» Aim of the exercise: Filter the data and copy out each line containing the string "Σεπτεμβρίου". Matching is case-sensitive.

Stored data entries

····················

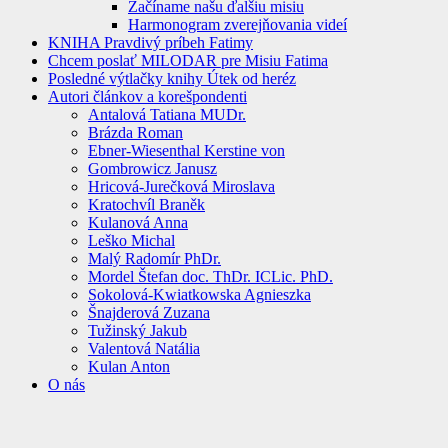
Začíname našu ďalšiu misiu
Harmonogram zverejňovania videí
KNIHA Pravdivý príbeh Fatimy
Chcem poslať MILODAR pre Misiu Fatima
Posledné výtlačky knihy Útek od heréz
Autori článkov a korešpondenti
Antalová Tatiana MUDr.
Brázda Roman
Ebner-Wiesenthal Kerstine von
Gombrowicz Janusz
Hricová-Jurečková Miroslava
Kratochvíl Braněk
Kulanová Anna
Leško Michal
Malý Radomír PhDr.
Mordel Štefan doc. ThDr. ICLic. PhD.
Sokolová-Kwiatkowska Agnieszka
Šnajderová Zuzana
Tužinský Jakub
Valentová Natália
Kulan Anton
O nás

····················

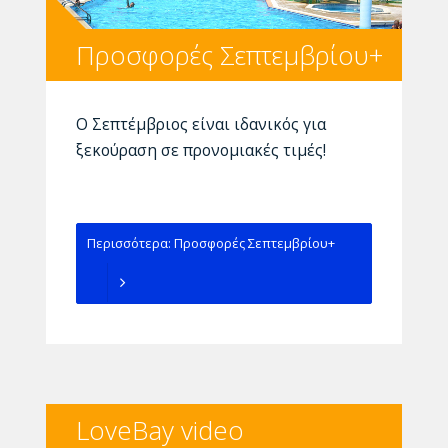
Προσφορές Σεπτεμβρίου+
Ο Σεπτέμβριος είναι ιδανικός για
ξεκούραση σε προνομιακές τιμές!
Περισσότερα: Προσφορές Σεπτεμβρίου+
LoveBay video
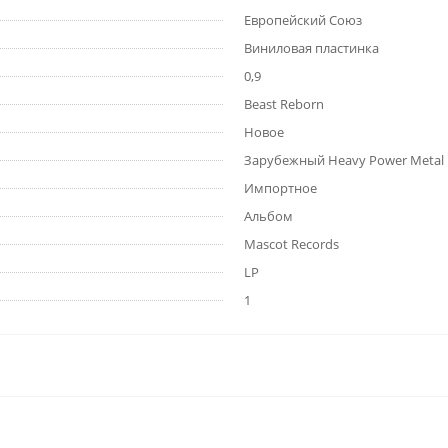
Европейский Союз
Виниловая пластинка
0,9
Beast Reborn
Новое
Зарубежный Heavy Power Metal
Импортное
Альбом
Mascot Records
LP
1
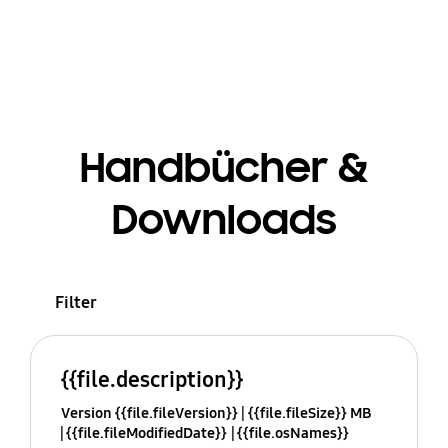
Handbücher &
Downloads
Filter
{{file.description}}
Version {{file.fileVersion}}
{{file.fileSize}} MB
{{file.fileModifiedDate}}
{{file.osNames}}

····················

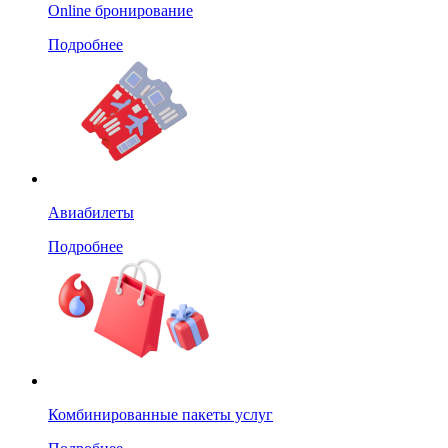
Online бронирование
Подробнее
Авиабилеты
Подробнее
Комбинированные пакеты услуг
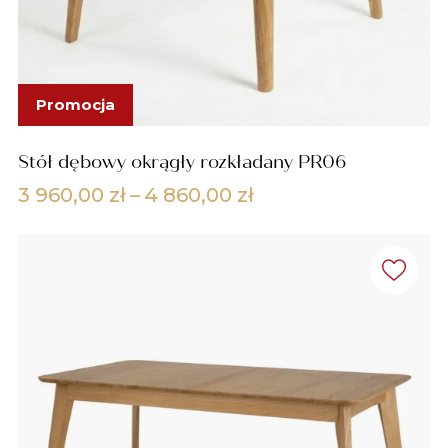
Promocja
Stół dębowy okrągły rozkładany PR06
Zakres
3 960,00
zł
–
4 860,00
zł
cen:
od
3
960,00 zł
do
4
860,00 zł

····················

» Task solution:
Προσφορές Σεπτεμβρίου+
Περισσότερα: Προσφορές Σεπτεμβρίου+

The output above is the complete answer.